The tale is as historic as it is controversial. For years, designers and manufacturers have taken their cues from the streets to enhance their clothing lines. But it wasn’t until the eighties that the urban consumer was recognized as a viable demographic. Looking to appeal to young customers, the industry began hiring and backing talented African-American designers and entrepreneurs. An unconventional union on the surface, the pairing made a lot of business sense. Seasoned fashion executives brought proven track records while aspiring designers provided street credibility, music connections, and a fresh perspective on design. The end result: a multi-billion dollar industry.
The message I want to communicate is this is a legitimate segment within the fashion industry. By 2002, the market was pegged at $58 billion.
Q: What was the highlight of your research? In the course of your research, what discovery surprised you the most? What surprises readers/others the most about your research?

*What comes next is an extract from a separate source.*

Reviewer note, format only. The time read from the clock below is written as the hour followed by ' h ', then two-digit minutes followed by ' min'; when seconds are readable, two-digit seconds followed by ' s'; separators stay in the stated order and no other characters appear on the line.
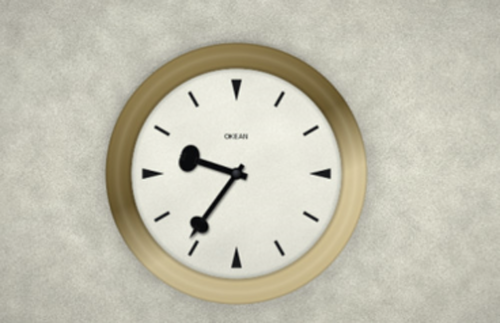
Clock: 9 h 36 min
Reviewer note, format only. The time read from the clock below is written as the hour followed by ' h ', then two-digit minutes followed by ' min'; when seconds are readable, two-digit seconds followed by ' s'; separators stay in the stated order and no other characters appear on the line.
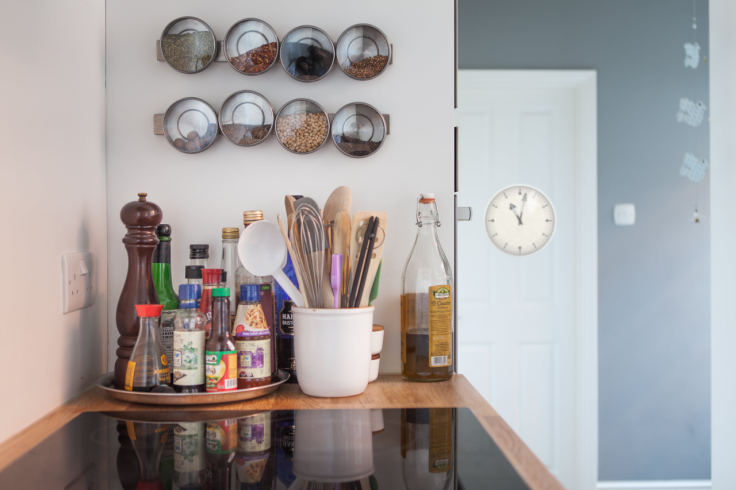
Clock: 11 h 02 min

There were several highlights in my research. During the course of my research I discovered that before modeling for Thierry Muglier, African actor/model Djimon Hounsou (notable films include Amistad and Blood Diamond. He also has a child with fashionista Kimora Lee Simmons) was hired to be the Cross Colours spokesmodel. In essence, Hounsou was the first urban supermodel. In addition, I discovered that U.S. Supreme Court associate justice Sonia Sotomayor was an attorney for the private firm Pavia & Harcourt and had sued
Harlem tailor Dapper Dan on behalf of her client Fendi
for counterfeiting. Drug
dealers, hustlers, rap stars, entertainers and athletes would rely on one man—
the legendary Dapper Dan—for their custom wares from the early to late
eighties. Taking the logos of luxury designers like Louis Vuitton, Gucci,
Chanel and MCM, Dapper Dan was the A-list designer for the streets.
Q: How did your research change your outlook on hip hop and fashion?

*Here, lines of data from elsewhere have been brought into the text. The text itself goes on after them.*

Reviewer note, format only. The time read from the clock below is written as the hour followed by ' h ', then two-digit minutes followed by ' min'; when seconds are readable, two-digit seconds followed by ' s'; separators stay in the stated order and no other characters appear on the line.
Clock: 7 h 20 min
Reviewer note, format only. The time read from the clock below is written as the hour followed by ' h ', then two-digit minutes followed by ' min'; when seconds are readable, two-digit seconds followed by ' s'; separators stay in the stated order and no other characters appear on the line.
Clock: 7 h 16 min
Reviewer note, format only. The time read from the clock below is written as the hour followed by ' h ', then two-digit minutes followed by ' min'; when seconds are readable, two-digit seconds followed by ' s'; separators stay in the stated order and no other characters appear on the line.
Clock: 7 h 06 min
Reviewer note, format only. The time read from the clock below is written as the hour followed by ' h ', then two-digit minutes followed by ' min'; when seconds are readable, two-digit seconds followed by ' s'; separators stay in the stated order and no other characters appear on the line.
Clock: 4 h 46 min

My research didn’t change my outlook on hip hop fashion at all. In fact, what it did, was allow me to discover the multiple layers to the hip hop fashion story. There were many contributing factors to why the hip hop fashion market exploded and later imploded.
Q: How have people reacted to your book and/or the ideas you set forth? Is it what you hoped for, or is there more work to be done?
So far, the reaction to the book has been very positive. Reviewers—ranging from academics, hip hop experts and fashion leaders—have all seen the merits of the book and its subject matter. The story of how hip hop fashion came to be has been told in fragments, but this books helps shape its context by addressing the various components that made it go mainstream.
Q: What's next for you?
I’d like to translate the book onto film as a documentary as well as curate an exhibit on this very topic.